The geometric distances between vertices is precomputed using
Dijkstra's algorithm using each vertex as the source. This is an
NxN matrix, for a mesh of N vertices. This is
one way to compute All Pairs Shortest Paths for a graph, or in my
case, a mesh.
So, you might ask, how do you compute distance from a vertex to
a joint? The answer, cut the mesh with the joint coordinate plane
and the store the "ring" of vertices in the mesh that approximate
the plane-mesh intersections.
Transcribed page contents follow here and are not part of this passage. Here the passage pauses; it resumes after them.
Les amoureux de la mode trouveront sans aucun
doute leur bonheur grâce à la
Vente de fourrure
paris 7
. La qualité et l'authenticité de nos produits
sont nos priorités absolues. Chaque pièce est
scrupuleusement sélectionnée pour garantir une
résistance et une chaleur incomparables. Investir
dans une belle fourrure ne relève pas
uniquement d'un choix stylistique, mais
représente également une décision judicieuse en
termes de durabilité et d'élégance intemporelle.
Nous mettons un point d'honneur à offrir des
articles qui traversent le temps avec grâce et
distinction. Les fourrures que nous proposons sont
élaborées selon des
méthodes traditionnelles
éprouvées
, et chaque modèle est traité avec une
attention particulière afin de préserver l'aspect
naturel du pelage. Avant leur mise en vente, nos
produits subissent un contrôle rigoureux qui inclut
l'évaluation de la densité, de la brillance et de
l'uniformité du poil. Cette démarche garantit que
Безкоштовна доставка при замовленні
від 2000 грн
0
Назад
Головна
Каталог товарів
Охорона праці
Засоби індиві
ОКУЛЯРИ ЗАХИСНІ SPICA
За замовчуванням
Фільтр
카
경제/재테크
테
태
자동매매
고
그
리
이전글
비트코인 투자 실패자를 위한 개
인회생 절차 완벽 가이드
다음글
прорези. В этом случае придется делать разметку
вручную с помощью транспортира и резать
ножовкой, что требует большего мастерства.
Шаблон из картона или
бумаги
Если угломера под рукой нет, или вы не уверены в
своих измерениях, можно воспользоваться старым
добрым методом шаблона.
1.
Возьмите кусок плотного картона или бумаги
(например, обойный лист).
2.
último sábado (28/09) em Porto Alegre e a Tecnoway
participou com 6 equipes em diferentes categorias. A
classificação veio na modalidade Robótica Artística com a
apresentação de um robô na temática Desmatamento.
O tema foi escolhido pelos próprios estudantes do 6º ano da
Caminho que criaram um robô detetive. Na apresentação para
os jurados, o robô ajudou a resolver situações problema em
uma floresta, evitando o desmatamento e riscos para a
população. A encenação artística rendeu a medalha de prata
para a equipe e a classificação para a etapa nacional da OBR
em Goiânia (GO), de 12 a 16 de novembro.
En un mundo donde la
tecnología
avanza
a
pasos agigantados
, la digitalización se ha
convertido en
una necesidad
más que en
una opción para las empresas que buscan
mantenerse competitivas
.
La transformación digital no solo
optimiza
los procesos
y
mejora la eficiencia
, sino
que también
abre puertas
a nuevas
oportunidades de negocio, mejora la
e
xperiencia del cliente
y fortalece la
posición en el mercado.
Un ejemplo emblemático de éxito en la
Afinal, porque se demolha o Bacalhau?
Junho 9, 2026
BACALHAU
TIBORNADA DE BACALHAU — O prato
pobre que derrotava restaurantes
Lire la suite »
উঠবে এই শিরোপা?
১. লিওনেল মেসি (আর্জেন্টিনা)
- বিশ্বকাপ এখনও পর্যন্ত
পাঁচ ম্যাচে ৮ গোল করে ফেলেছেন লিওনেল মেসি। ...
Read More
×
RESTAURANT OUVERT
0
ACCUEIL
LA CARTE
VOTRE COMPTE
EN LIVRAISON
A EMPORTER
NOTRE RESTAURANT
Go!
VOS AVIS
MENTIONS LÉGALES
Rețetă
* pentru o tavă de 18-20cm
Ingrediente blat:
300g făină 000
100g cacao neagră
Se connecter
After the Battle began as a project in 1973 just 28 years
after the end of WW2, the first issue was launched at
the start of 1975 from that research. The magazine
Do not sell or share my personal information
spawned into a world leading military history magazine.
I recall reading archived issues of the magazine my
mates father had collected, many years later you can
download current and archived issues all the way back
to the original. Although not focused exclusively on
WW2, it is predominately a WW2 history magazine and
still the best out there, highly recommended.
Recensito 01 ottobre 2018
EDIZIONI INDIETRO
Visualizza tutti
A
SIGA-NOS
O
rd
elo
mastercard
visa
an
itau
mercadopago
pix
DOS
This ring of vertices are at distance
0 from the joint, then use the precomputed All Pairs Shortest Paths
matrix for the rest.
Below is a psuedocode outline of the algorithm:
/* Cut the mesh by each joint and get the ring of vertices. */
for each joint j in skeleton,
Cut the mesh by the plane defined by j's coordinate system
Store list of n vertices in the mesh that best approximate
the n plane-mesh intersections
/* Find initial influence set and weights for each vertex */
for each vertex v in mesh,
Find the geometric distance d to each joint by finding the nearest vertex
in each plane-mesh approximation list
do,
if the current closest joint dj = min( D ) < Threshold,
Add joint j to v's influence set with weight = dj
D = D - dj
until we have selected the maximum number of influences
Maximum-Distance = min( D )
for each influence j,
weightj = F( weightj / Maximum-Distance )
For the weight normalization function F I use a Cubic
Hermite Spline. I tried a linear falloff function as well but this
one produced qualitatively better results.